"J'ai fait ce que je pensais être juste". Ainsi s'est justifié Georges Bush lors de ses adieux télévisés aux Américains jeudi 15 janvier. Dernière apparition publique avant la passation de pouvoir, mardi prochain 20 janvier.
Si "43" (un surnom parmi beaucoup d'autres du président sortant) dresse un bilan forcément partial de ses huit années de présidence, reconnaissant tout de même qu'il a "fait des erreurs" mais "comme tous mes prédécesseurs", le bilan fait par la presse américaine est nettement moins flatteur.
Pour le New-York Times, les années Bush sont des années "sombres". "M. Bush laisse derrière lui deux guerres non terminées et une économie dans la tourmente" rappelle le quotidien. Un éditorialiste du journal n'hésite pas à traiter "W" de "Narcisse qui n'a aucune conscience de ce qu'il est ni de ce qu'il fait".

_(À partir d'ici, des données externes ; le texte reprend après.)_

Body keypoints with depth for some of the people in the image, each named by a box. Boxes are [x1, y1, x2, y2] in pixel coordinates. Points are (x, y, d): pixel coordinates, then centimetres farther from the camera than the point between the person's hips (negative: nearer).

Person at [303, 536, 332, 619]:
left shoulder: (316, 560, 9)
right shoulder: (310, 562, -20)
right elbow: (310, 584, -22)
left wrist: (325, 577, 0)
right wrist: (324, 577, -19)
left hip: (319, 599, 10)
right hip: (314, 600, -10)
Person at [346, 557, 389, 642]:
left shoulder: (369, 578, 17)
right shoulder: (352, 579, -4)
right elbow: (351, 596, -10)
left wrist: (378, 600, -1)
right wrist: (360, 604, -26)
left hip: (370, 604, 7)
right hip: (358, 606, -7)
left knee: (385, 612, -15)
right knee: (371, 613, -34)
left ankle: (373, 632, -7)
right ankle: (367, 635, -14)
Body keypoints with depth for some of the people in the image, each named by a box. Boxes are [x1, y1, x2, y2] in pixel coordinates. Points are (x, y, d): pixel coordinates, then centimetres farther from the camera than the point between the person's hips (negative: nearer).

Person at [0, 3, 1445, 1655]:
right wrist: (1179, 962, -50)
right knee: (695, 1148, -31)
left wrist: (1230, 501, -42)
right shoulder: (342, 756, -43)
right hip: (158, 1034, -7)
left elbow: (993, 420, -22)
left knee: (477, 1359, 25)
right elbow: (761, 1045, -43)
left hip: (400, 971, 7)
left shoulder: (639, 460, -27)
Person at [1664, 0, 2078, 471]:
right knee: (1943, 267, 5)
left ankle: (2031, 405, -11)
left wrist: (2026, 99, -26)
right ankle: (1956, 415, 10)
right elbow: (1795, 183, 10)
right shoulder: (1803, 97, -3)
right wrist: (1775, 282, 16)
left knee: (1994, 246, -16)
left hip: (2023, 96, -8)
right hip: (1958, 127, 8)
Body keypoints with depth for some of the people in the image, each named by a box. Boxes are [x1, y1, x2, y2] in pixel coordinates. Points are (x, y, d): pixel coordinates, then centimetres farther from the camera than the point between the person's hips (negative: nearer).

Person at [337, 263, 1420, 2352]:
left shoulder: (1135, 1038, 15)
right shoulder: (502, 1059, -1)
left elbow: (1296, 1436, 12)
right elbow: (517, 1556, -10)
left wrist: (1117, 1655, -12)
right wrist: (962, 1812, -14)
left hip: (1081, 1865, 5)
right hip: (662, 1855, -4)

Le Los Angeles Times a choisi lui le ton de l'ironie mordante. "Reconnaissez-le, il va vous manquer. Qui allons-nous haïr ? De qui allons-nous nous moquer ?" s'inquiète le journal californien.
"Le règne de l'erreur". Ainsi titre Mother Jones qui publie une chronologie répertoriant gaffes et scandales de l'ère Bush.
Dans la catégorie "mesuré", le Washington Post estime que le président sortant a été "convaincant, au moins pour lui-même, avec un discours délivré de manière compétente".
Dans la catégorie "sans mesure aucune", Fox News juge pour sa part que l'action de "Bush ne peut pas être évaluée selon l'esprit actuel. Il faut attendre 50 ans pour pouvoir réellement juger historiquement" affirme sans rire la chaîne de télévision conservatrice.
Dans 50 ans, peut-être que l'Histoire ne retiendra que ce fait : le 43e Président des Etats-Unis s'est fait "savater" par un Irakien.